Records from a collection
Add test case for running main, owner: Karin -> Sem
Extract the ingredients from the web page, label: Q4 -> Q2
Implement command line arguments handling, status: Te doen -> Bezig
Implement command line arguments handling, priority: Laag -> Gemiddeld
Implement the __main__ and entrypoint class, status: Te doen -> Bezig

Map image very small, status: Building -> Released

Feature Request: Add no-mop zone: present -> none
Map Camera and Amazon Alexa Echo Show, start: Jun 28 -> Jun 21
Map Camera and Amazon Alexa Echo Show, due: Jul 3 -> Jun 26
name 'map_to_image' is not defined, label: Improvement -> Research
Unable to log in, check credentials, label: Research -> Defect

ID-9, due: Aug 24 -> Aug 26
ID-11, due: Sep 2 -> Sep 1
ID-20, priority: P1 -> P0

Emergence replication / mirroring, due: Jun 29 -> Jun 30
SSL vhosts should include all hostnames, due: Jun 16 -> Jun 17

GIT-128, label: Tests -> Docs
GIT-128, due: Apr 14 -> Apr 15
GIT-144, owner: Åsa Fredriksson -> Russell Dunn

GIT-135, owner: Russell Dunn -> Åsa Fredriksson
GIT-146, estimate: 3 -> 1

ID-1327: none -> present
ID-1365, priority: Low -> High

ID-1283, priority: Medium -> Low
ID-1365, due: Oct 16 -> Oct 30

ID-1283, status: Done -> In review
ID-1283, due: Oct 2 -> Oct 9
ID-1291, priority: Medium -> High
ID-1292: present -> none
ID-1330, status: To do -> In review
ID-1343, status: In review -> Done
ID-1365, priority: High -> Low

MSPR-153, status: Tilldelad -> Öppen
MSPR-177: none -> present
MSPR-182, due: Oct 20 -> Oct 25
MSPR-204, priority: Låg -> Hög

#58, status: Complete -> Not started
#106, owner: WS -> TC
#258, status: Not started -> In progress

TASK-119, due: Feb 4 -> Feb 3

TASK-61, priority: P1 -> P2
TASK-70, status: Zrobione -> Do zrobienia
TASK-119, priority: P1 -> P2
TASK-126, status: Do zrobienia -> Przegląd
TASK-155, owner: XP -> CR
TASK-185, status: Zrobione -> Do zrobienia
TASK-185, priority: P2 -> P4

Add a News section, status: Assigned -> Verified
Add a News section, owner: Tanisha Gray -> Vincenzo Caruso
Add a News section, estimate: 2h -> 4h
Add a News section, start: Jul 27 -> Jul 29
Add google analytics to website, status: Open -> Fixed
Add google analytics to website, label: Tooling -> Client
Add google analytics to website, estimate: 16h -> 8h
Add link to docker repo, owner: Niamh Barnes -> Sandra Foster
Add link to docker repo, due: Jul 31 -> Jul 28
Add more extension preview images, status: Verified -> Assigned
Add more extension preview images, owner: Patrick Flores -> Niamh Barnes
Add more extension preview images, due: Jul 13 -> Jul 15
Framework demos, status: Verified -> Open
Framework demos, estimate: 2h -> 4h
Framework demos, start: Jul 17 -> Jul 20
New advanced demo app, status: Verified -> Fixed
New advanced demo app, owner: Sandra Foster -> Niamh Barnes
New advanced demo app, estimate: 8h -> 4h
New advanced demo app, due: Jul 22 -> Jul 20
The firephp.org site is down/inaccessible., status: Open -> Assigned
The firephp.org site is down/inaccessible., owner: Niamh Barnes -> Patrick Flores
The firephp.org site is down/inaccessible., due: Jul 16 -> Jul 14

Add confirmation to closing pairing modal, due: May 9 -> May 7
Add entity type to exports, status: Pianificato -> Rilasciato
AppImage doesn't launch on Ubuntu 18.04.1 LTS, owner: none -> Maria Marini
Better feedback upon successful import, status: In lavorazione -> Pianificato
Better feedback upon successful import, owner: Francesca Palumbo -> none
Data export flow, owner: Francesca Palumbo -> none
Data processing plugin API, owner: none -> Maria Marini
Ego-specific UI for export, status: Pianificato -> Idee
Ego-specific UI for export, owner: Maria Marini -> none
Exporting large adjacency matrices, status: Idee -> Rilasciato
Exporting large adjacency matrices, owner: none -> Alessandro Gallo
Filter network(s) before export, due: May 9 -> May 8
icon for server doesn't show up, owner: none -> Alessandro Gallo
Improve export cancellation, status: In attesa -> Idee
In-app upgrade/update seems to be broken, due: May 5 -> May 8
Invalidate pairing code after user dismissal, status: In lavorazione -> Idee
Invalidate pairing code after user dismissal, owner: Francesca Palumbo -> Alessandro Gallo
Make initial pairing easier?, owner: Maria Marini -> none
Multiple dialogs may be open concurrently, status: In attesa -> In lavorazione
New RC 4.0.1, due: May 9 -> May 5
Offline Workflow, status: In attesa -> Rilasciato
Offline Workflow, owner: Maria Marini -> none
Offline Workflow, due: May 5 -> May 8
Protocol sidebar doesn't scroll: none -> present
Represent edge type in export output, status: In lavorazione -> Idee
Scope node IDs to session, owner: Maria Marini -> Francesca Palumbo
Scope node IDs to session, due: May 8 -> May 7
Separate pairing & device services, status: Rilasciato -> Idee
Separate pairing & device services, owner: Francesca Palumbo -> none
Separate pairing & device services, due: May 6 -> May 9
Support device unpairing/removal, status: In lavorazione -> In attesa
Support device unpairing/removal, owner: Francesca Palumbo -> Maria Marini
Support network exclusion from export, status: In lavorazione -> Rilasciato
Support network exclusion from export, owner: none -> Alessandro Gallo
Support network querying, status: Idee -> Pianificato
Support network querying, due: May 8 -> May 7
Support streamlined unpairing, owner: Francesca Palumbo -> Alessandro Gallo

WHAT YOU SHOULD DO: What you return should be exactly the lines above, starting at the one with "Exporting large adjacency matrices, status: Idee" and ending at the one with "Separate pairing & device services, due: May", and nothing else.

TASK RESULT:
Exporting large adjacency matrices, status: Idee -> Rilasciato
Exporting large adjacency matrices, owner: none -> Alessandro Gallo
Filter network(s) before export, due: May 9 -> May 8
icon for server doesn't show up, owner: none -> Alessandro Gallo
Improve export cancellation, status: In attesa -> Idee
In-app upgrade/update seems to be broken, due: May 5 -> May 8
Invalidate pairing code after user dismissal, status: In lavorazione -> Idee
Invalidate pairing code after user dismissal, owner: Francesca Palumbo -> Alessandro Gallo
Make initial pairing easier?, owner: Maria Marini -> none
Multiple dialogs may be open concurrently, status: In attesa -> In lavorazione
New RC 4.0.1, due: May 9 -> May 5
Offline Workflow, status: In attesa -> Rilasciato
Offline Workflow, owner: Maria Marini -> none
Offline Workflow, due: May 5 -> May 8
Protocol sidebar doesn't scroll: none -> present
Represent edge type in export output, status: In lavorazione -> Idee
Scope node IDs to session, owner: Maria Marini -> Francesca Palumbo
Scope node IDs to session, due: May 8 -> May 7
Separate pairing & device services, status: Rilasciato -> Idee
Separate pairing & device services, owner: Francesca Palumbo -> none
Separate pairing & device services, due: May 6 -> May 9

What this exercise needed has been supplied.